▸ TASK PROMPT:
For the material below, state how many lines have the word "distribution" in them, with no other words.
:::::
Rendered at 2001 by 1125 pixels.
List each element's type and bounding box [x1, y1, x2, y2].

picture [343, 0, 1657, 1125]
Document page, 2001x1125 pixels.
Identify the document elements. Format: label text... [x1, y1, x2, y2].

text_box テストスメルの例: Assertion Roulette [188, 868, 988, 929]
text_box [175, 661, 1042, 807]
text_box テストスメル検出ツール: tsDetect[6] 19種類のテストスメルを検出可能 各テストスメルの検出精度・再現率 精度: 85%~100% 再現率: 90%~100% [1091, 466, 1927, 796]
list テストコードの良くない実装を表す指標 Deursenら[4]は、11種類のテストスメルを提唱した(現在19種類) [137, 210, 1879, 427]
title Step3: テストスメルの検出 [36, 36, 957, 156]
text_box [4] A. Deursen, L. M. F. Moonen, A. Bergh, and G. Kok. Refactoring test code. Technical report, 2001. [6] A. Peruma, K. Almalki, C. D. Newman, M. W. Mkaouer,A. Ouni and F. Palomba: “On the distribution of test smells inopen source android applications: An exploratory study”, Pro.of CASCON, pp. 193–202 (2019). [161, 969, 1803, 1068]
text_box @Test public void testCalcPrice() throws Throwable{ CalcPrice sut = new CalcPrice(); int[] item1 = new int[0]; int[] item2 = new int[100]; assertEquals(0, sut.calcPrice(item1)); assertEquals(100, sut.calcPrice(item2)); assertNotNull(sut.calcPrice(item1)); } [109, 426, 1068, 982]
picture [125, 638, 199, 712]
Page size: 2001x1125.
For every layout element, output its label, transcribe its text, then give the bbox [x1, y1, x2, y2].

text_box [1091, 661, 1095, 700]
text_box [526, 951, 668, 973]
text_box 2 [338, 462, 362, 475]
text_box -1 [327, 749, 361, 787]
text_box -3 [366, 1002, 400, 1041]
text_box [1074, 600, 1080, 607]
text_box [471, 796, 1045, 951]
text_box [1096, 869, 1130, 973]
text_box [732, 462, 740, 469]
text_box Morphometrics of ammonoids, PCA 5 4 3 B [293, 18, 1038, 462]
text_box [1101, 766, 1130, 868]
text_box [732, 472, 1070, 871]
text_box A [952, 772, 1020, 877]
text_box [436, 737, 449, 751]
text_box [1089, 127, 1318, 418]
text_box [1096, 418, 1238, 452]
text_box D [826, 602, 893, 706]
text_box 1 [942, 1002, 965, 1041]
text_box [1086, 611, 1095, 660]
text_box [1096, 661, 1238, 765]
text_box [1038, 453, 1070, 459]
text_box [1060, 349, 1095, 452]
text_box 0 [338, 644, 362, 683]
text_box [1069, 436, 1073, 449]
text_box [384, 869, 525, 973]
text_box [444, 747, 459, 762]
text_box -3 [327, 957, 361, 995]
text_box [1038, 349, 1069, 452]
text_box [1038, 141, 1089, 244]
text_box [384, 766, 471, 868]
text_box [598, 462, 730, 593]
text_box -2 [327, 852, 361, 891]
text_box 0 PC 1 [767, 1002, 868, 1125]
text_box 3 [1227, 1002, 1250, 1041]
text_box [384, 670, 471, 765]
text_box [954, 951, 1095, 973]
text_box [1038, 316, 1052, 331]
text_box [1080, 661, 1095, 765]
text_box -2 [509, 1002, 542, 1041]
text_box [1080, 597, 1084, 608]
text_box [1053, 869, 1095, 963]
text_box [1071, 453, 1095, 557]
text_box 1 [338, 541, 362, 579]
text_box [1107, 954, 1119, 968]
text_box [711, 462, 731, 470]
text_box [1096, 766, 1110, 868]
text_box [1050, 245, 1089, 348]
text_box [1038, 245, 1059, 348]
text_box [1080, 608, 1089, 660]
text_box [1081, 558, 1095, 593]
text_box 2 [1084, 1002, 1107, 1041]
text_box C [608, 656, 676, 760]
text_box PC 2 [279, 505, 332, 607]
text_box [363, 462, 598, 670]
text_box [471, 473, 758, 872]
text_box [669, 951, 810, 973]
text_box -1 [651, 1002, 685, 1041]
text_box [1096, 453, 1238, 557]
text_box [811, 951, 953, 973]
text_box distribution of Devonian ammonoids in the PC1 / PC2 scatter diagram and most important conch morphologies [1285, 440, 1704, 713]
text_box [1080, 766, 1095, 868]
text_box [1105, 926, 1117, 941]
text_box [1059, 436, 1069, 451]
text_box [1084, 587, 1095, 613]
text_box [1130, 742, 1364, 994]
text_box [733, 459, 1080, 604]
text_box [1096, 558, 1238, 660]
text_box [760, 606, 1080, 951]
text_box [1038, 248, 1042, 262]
:::::
▸ THE COMPLETED TASK:
2